To do -> Within the records, find every line that includes the word "Beverly" and copy it.

Top of Task data

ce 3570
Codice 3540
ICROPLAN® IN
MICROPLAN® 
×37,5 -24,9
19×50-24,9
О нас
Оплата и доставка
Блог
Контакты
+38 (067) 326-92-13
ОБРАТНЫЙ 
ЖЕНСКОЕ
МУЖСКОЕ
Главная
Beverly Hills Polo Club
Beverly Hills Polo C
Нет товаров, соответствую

Bottom of Task data
Top of Task data

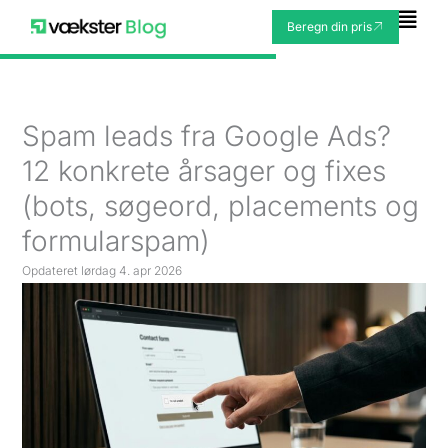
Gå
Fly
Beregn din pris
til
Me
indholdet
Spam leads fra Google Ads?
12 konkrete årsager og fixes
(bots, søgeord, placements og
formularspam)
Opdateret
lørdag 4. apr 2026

Bottom of Task data
Top of Task data

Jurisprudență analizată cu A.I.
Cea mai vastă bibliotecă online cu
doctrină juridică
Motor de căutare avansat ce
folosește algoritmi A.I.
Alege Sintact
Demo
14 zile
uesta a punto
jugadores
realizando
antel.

Bottom of Task data

Written answer ->
Beverly Hills Polo Club
Beverly Hills Polo C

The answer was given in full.